Would you be able to install a high-accuracy voltage regulator in the sensor, that allows it to accept input voltages up to 20V, while regulating the voltage across the sensor's element a constant 5V? It would look a little like the attachment below...
As for the other separate requirement, it took me a while to tease the two of them apart, given how they are related to one another. Does the sensor have to be referenced to the same ground as the supply voltage? Could you create a false ground for the purpose of this sensor? The reason I ask is that the upper and lower limits you stated for output (0.5v and 4.5v) aren't starting out a 25% and 75% of the 5V base supply. So the slope of the Y=Mx+B lines going from the supply voltage's 25% and 75% ratios aren't going to be the same, so you add a lot of complexity. Maybe you can fool the sensor by making it think that ground is some other voltage, causing the output to be the sum of the "high ground" voltage plus the lower scale sensor output voltage. And you choose that to equal 25% of the supply voltage.

WHAT YOU NEED TO DO:
A) According to the forum post, what lower and upper output limits were stated for the sensor?
B) List every distinct voltage value that appears in the forum post.

Annotated region listings
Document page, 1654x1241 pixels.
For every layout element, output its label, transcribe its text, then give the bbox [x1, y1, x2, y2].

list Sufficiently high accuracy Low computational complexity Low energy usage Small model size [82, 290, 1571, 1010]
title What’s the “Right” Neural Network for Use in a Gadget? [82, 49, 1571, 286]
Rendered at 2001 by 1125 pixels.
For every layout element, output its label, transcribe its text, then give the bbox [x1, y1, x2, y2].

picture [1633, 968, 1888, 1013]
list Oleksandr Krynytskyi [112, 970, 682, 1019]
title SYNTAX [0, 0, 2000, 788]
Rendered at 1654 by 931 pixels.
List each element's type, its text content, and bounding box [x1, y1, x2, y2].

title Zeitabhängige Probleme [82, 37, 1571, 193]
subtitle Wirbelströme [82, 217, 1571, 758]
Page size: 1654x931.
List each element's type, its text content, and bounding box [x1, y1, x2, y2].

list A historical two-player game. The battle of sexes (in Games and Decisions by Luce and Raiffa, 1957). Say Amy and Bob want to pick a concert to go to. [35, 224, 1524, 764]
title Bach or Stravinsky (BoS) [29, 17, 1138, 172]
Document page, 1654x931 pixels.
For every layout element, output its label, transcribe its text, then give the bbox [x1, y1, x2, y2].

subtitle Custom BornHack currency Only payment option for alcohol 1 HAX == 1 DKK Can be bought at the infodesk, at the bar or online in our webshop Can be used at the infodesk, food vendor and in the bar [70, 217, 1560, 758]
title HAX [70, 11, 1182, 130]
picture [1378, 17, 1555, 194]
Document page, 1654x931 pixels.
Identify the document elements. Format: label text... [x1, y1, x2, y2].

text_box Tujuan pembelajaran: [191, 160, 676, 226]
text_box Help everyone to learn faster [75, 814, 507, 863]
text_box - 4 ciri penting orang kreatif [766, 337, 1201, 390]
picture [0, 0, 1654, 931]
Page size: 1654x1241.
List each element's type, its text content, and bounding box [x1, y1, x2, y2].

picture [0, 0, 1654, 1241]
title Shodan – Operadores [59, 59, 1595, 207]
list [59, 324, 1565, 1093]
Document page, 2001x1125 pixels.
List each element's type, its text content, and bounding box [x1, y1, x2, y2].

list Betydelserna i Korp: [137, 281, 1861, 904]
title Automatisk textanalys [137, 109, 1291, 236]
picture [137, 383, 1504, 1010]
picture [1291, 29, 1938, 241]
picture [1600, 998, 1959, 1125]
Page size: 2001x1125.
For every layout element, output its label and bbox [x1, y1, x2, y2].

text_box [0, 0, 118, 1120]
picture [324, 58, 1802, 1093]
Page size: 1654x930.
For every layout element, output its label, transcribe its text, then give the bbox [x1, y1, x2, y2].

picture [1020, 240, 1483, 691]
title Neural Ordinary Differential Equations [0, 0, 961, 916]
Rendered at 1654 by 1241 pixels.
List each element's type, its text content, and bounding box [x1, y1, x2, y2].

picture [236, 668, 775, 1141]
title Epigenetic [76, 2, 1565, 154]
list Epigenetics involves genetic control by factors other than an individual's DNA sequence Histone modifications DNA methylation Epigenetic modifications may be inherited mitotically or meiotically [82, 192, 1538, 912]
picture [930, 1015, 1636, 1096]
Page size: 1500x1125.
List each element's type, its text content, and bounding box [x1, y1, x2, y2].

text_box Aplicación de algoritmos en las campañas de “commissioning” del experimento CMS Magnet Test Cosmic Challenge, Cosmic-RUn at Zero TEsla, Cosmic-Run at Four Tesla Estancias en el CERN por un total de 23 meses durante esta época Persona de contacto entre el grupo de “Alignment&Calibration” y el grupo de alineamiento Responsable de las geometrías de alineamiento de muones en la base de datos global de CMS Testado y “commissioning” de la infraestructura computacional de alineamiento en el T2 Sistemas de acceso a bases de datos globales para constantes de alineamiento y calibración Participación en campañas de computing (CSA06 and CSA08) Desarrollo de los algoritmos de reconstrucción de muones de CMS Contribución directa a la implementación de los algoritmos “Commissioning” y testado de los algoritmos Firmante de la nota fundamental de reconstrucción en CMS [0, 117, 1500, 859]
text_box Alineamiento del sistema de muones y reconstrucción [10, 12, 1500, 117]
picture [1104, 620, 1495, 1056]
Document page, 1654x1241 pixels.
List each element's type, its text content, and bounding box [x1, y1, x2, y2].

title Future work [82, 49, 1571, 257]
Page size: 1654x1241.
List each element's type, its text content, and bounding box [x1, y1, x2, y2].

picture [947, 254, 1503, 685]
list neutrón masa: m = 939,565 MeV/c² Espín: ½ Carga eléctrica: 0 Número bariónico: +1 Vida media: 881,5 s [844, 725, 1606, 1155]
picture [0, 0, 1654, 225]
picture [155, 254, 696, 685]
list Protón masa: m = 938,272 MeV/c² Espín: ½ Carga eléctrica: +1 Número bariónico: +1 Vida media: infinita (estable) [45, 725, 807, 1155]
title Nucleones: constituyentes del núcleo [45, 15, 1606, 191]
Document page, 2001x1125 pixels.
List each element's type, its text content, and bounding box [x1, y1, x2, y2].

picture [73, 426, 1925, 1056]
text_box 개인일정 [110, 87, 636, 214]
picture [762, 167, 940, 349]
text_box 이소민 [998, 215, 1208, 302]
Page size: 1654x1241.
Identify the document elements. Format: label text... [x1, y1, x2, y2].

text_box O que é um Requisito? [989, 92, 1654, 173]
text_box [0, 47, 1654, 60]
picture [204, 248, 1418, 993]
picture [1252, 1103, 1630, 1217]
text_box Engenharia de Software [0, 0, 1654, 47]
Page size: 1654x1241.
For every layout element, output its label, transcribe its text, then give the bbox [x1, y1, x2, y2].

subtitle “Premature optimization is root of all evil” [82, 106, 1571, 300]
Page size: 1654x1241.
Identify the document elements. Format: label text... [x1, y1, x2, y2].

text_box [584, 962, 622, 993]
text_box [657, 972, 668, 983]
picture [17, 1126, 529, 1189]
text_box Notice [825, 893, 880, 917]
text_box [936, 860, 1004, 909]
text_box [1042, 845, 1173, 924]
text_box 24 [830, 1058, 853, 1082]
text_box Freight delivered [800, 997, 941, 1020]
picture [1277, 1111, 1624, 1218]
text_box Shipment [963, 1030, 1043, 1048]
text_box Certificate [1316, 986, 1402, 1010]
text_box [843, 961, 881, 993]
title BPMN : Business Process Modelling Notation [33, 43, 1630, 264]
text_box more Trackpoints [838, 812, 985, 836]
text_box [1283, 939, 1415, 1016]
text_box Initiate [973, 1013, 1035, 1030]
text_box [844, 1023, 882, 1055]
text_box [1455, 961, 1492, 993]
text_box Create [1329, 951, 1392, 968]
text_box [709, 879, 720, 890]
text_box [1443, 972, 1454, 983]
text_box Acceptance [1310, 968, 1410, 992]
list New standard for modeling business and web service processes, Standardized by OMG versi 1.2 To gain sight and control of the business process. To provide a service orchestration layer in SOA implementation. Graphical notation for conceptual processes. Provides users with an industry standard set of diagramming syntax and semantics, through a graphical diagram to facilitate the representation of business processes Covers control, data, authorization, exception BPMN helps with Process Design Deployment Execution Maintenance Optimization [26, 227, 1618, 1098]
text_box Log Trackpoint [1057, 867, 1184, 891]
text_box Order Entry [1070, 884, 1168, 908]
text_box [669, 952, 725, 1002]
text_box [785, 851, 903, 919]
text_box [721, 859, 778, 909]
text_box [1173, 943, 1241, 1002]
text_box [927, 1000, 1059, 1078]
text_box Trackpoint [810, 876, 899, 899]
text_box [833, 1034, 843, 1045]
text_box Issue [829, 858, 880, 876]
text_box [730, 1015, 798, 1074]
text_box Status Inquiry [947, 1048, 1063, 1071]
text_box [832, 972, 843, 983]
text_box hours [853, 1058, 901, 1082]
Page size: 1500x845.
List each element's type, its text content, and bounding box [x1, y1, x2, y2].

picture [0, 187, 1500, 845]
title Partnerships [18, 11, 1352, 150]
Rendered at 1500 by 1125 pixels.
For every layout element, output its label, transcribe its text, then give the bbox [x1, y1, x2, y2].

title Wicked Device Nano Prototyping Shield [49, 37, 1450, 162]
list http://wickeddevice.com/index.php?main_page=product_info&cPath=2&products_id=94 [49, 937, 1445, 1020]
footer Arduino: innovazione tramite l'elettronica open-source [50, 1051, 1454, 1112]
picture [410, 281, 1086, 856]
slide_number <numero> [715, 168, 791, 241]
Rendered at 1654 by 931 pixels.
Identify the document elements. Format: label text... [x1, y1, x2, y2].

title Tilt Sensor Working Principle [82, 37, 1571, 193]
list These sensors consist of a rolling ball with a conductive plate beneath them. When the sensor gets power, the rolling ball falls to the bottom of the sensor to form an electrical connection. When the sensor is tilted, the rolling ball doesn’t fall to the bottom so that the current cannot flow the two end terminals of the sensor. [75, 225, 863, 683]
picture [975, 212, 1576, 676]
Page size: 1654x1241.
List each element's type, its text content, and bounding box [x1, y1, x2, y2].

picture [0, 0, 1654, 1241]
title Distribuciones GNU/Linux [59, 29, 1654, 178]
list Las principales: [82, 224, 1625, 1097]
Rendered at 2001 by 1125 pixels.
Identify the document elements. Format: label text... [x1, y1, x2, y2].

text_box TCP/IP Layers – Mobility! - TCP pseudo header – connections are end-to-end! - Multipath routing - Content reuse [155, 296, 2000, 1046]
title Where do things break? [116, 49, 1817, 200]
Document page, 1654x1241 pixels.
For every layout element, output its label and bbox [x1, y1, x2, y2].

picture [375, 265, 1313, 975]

SOLUTIONS PER TASK:
A) The lower limit is 0.5v and the upper limit is 4.5v.

B) 20V, 5V, 0.5v, 4.5v